Business Talk


The Problem with Irregulars

(Statistics courtesy of the Asahi Shinbun)

Version 3

Japan boasts one of the world’s lowest unemployment rates, at just around 2%. This should make it the envy of social welfare planners the world over, right? Compared to Europe’s unemployment rate (10%), Japan’s is phenomenally low. Surely its workers are delighted to be in such high demand.

Well, no, they’re not at all.  Beginning with a few additional statistics, here’s why:

The average annual salary for a Japanese worker was ¥4.22 million yen in 2016, not quite what it was at the time of the “Lehman Shock” in 2007 (when it was ¥4.37 million.) So a tight labor market isn’t having an inflationary effect on wages, as one might expect.  And there is good reason.

About twelve years ago, Japan initiated a system of “irregular” staffing (hiseiki shain), a categorization that includes contract, temporary and part-time workers.

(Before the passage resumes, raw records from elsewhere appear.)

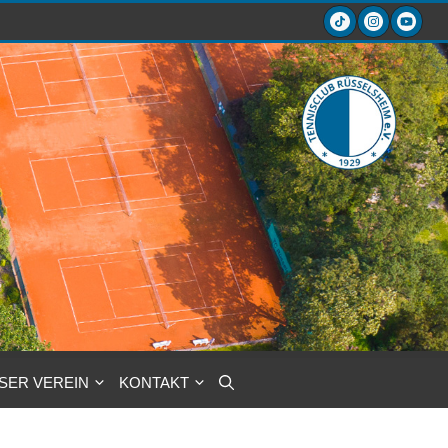
SER VEREIN
KONTAKT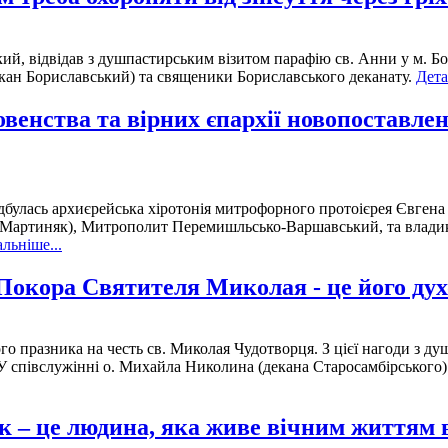
ий, відвідав з душпастирським візитом парафію св. Анни у м. Б
кан Бориславський) та священики Бориславського деканату.
Дета
ховенства та вірних єпархії новопоставл
ідбулась архиєрейська хіротонія митрофорного протоієрея Євге
 (Мартиняк), Митрополит Перемишльсько-Варшавський, та влади
льніше...
Покора Святителя Миколая - це його дух
го празника на честь св. Миколая Чудотворця. З цієї нагоди з д
У співслужінні о. Михайла Николина (декана Старосамбірського)
 – це людина, яка живе вічним життям в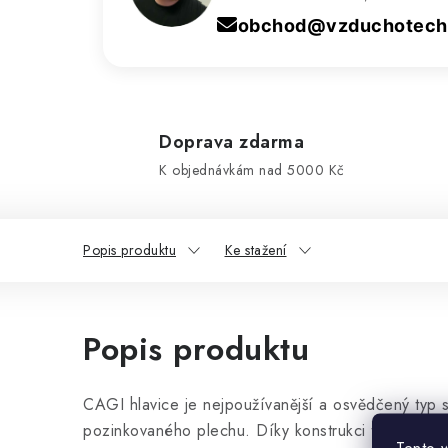
obchod@vzduchotechn
Doprava zdarma
K objednávkám nad 5000 Kč
Popis produktu
Ke stažení
Popis produktu
CAGI hlavice je nejpoužívanější a osvědčený typ s
pozinkovaného plechu. Díky konstrukci tento stře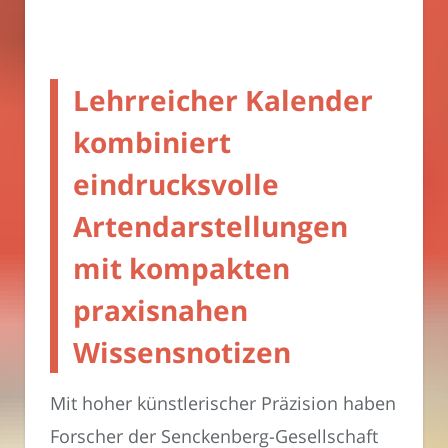
Lehrreicher Kalender
kombiniert
eindrucksvolle
Artendarstellungen
mit kompakten
praxisnahen
Wissensnotizen
Mit hoher künstlerischer Präzision haben
Forscher der Senckenberg-Gesellschaft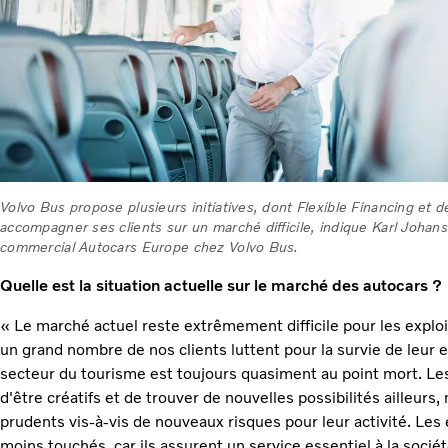
Volvo Bus propose plusieurs initiatives, dont Flexible Financing et
accompagner ses clients sur un marché difficile, indique Karl Joha
commercial Autocars Europe chez Volvo Bus.
Quelle est la situation actuelle sur le marché des autocars ?
« Le marché actuel reste extrêmement difficile pour les expl
un grand nombre de nos clients luttent pour la survie de leur e
secteur du tourisme est toujours quasiment au point mort. Les
d'être créatifs et de trouver de nouvelles possibilités ailleurs,
prudents vis-à-vis de nouveaux risques pour leur activité. Les 
moins touchés, car ils assurent un service essentiel à la soci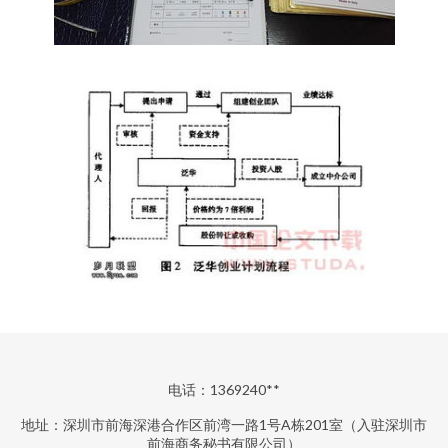
电话：1369240**
地址：深圳市前海深港合作区前湾一路1号A栋201室（入驻深圳市
前海商务秘书有限公司）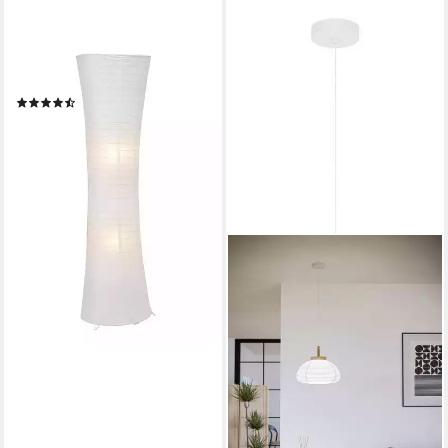
BRILLIANT
Stehlampe Becca, ohne
Leuchtmittel, Stehlampe weiß
(3)
ab 32,15 €
UVP
65,99 €
-51%
lieferbar - in 3-4 Werktagen bei dir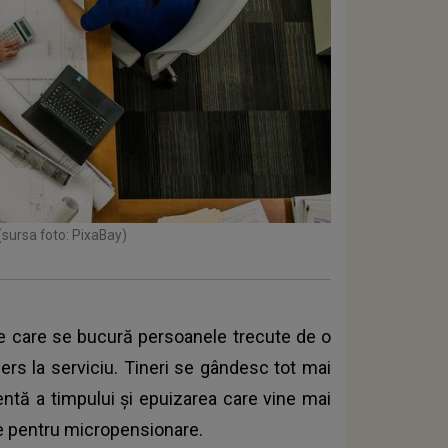
(sursa foto: PixaBay)
e care se bucură persoanele trecute de o
ers la serviciu. Tineri se gândesc tot mai
 lentă a timpului și epuizarea care vine mai
ze pentru micropensionare.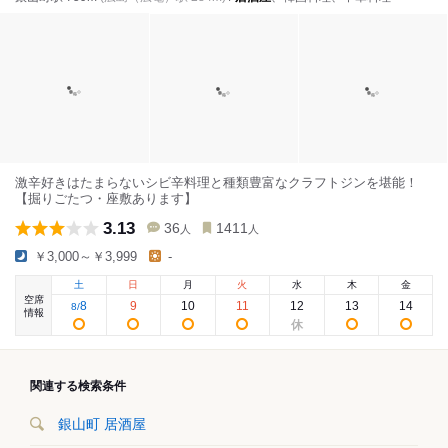
激辛好きはたまらないシビ辛料理と種類豊富なクラフトジンを堪能！
【掘りごたつ・座敷あります】
3.13
36
1411
人
人
￥3,000～￥3,999
-
土
日
月
火
水
木
金
空席
8
9
10
11
12
13
14
8
/
情報
関連する検索条件
銀山町 居酒屋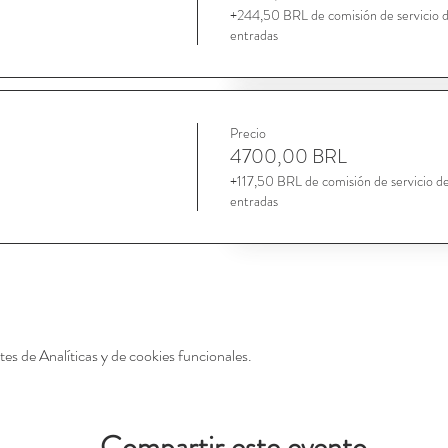
+244,50 BRL de comisión de servicio 
entradas
Precio
4700,00 BRL
+117,50 BRL de comisión de servicio d
entradas
es de Analíticas y de cookies funcionales.
Compartir este evento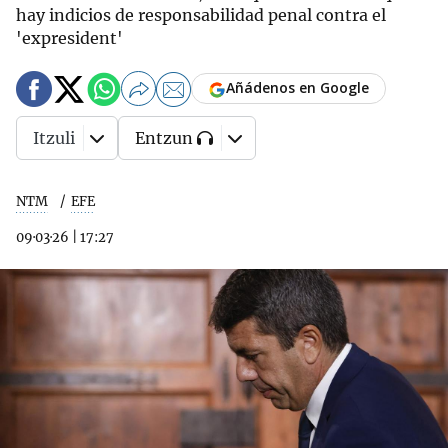
hay indicios de responsabilidad penal contra el
'expresident'
Añádenos en Google
Itzuli
Entzun
NTM
EFE
09·03·26
|
17:27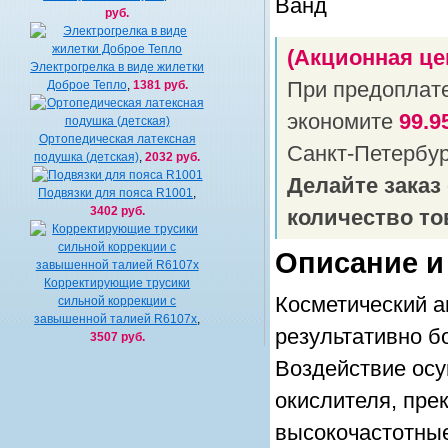
руб.
(Акционная це
Электрогрелка в виде жилетки
Доброе Тепло
,
1381 руб.
При предоплат
экономите
99.9
Ортопедическая латексная
Санкт-Петербу
подушка (детская)
,
2032 руб.
Делайте заказ
Подвязки для пояса R1001
,
3402 руб.
количество то
Описание и
Корректирующие трусики
Косметический а
cильной коррекции с
завышенной талией R6107x
,
результативно б
3507 руб.
Воздействие ос
окислителя, пре
высокочастотны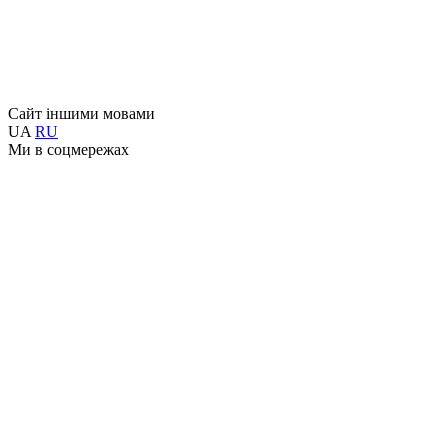
Сайт іншими мовами
UA
RU
Ми в соцмережах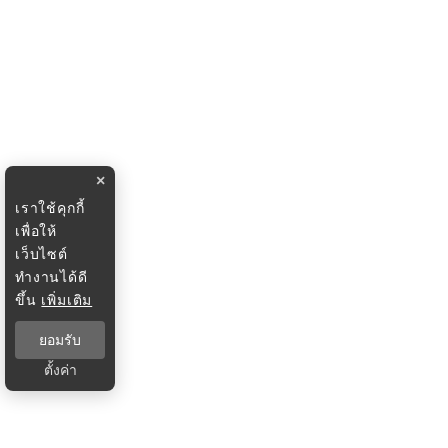
×
เราใช้คุกกี้
เพื่อให้
เว็บไซต์
ทำงานได้ดี
ขึ้น
เพิ่มเติม
ยอมรับ
ตั้งค่า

These irregulars, who are included in the employment count, averaged just ¥1.72 million in paid salaries last year, compared to ¥4.87 for “regular” staff.  And the number of irregulars in Japan is now at a staggering 20.23 million, out of a total workforce of 53.91 million.

In regards to the income difference, everywhere in Japan you will hear discussion of the kakusa mondai, literally “disparity problem.” Basically, with 40% of the labor force taking home well under half the wages of its peers, the Japanese see dark clouds on the horizon – as well they should.  How are these impoverished irregulars going to grow families, and save for the future?  The answer is they can’t, and won’t.

Recall that in decades after WWII Japanese workers enjoyed some of the most secure employment conditions in the world.  Although it could be criticized for many things, Japan had a unique tradition of equal treatment, collective teamwork and shared destiny.  Now, rather suddenly, all of that has disappeared.

You might think, well, then it’s a great place for businesses to hire cheap, well-educated labor.  It’s likely that corporate Japan was thinking the same when it embraced this radical change.  But irregular workers – and you will meet them in every business sector, everywhere you go in Japan – are miserable, and increasingly upset with their lot.  And the Japanese government now struggles with a looming problem that was once unthinkable – how it will manage a large population living in poverty.